Le changement au Règlement concerne le nombre de chambres louées (auparavant, c’était trois (3) chambres ou plus), ce qui signifie qu’un plus grand nombre de ménages est concerné. Le MTESS a aussi modifié le montant déduit des prestations d’aide sociale pour le porter à 125$ par chambre (à partir de la 2e chambre).

Si beaucoup de personnes prestataires doivent recourir à la colocation, c’est que le coût des loyers a augmenté dramatiquement, sans que la prestation d’aide sociale suive cette augmentation ! Et c’est sans parler du fait qu’on doit attendre des années avant d’obtenir un logement social ! Par ailleurs, on sait qu’il n’est pas toujours facile (ni souhaitable) de faire signer un bail par tous les colocataires, ou de demander à un propriétaire de refaire un bail quand les colocataires changent. C’est pourtant le seul moyen d’échapper à ce règlement inéquitable.

Réduction de la durée permise pour un séjour hors Québec (2015)

Une autre des récentes coupures touche la réduction du temps qu’un prestataire de l’aide sociale peut passer à l’extérieur de la province. Cette période sera réduite à 7 jours consécutifs et pas plus de 15 jours cumulatifs au cours d’un même mois de calendrier.

Coupure lors de séjour en centre de traitement de la toxicomanie avec hébergement (2015)

La prestation de base de l’aide sociale est remplacée par une allocation pour l’adulte en séjour dans un centre de désintoxication. Les prestataires en séjour de désintoxication ne pourront plus être considérées comme ayant des contraintes temporaires ou sévères à l’emploi.

Actuellement, les personnes contribuent à leurs coûts d’hébergement et de thérapie (de 7 à 10$ par jour en moyenne pour des frais administratifs. Le nouveau règlement privera donc les centres de traitement des dépendances d’une aide moyenne de 40 000 à 50 000$.

La prestation spéciale couvre les frais de séjour pour hébergement dans un centre privé ou un organisme communautaire offrant des services en toxicomanie. Le tarif journalier maximum couvert par le Ministère est de 48,56$. Avec les modifications au règlement, le gouvernement fixe un maximum de deux séjours par année incluant une limite de 90 jours par an.

Plusieurs médecins ont déjà dénoncé l’approche du gouvernement affirmant qu’il est absurde d’imposer une limite de temps à un traitement. De plus, sans le financement provenant de la prestation spéciale, plusieurs centres ont signifié qu’ils allaient devoir fermer leurs portes.

Hausse de l’âge de 55 ans à 58 ans pour l’allocation pour contraintes temporaires (2013)

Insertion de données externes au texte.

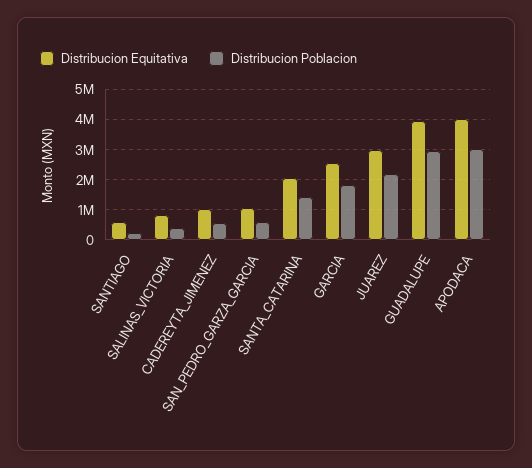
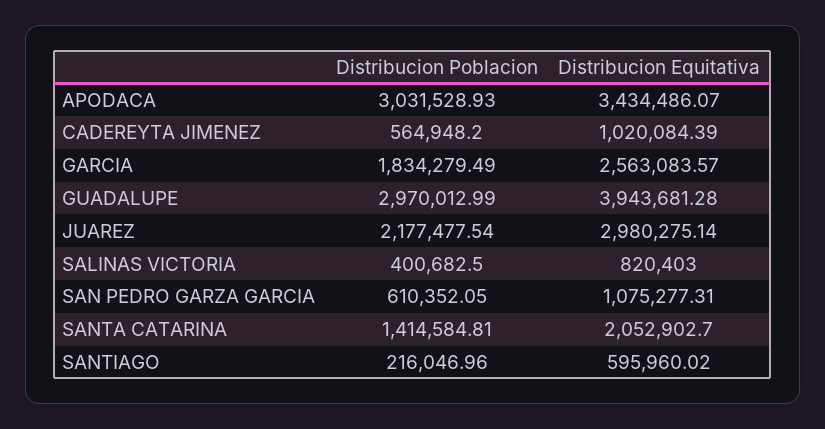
Distribucion Equitativa, APODACA: 4000000 -> 3434486.07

Les personnes âgées de 55 à 57 ans qui font une nouvelle demande d’aide sociale à partir du 1er juillet 2013 ne reçoivent plus l’allocation pour contraintes temporaires de 129$ par mois. C’est donc seulement à partir de l’âge de 58 ans que l’aide sociale reconnaît qu’une personne fait face à de plus grands obstacles pour se trouver un emploi. Les prestataires de 55 ans et plus devront désormais s’engager dans un processus de retour au travail pour obtenir une allocation.

Près de 2000 ménages au Québec ont été touchés la première année et environ 14 000 ménages le seront après 4 ans d’application.

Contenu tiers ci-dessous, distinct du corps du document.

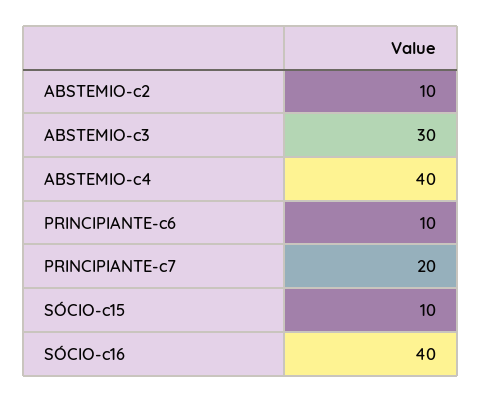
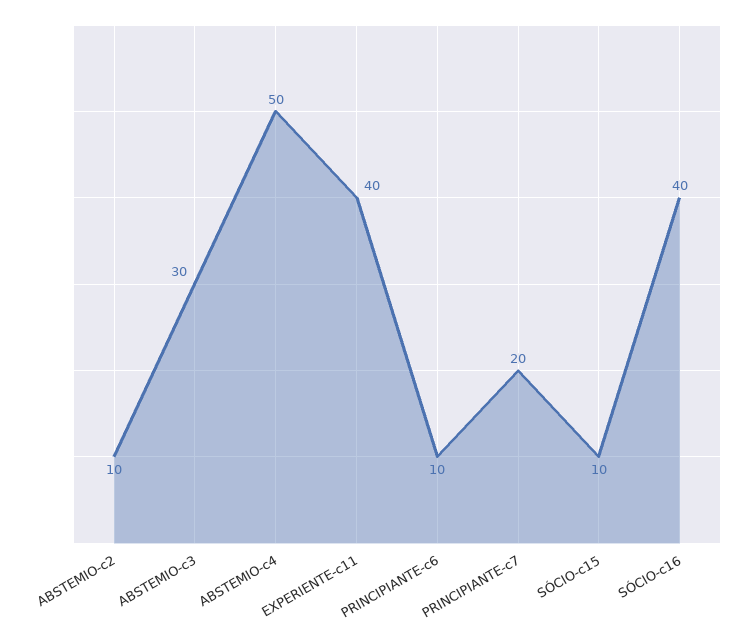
ABSTEMIO-c4: 40 -> 50
EXPERIENTE-c11: none -> 40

En 2016, un adulte seul jugé apte au travail par l’aide sociale recevra annuellement comme prestation 7 956$ soit seulement 47%  de la Mesure du panier de consommation (2013), un indice de mesure de la couverture minimale des besoins essentiels des personnes.  Une situation intolérable pour les personnes assistées sociales.

Abolition des contraintes temporaires pour les familles de deux adultes avec au moins un enfant âgé de moins de 5 ans (2013)

Les familles composées de deux parents ayant à charge un enfant de moins de 5 ans ne recevront plus l’allocation pour contraintes temporaires de 129$ par mois. Les seules exceptions maintenues sont pour les familles avec deux parents dont un des deux adultes procure des soins constants à une personne, présente un problème de santé ou a à sa charge un enfant handicapé. Les familles monoparentales continueront de recevoir l’allocation pour contraintes temporaires.

Ce changement est entré en vigueur le 1er octobre 2013. Près de 10 000 familles ont été affectées par la coupure de cette allocation au Québec.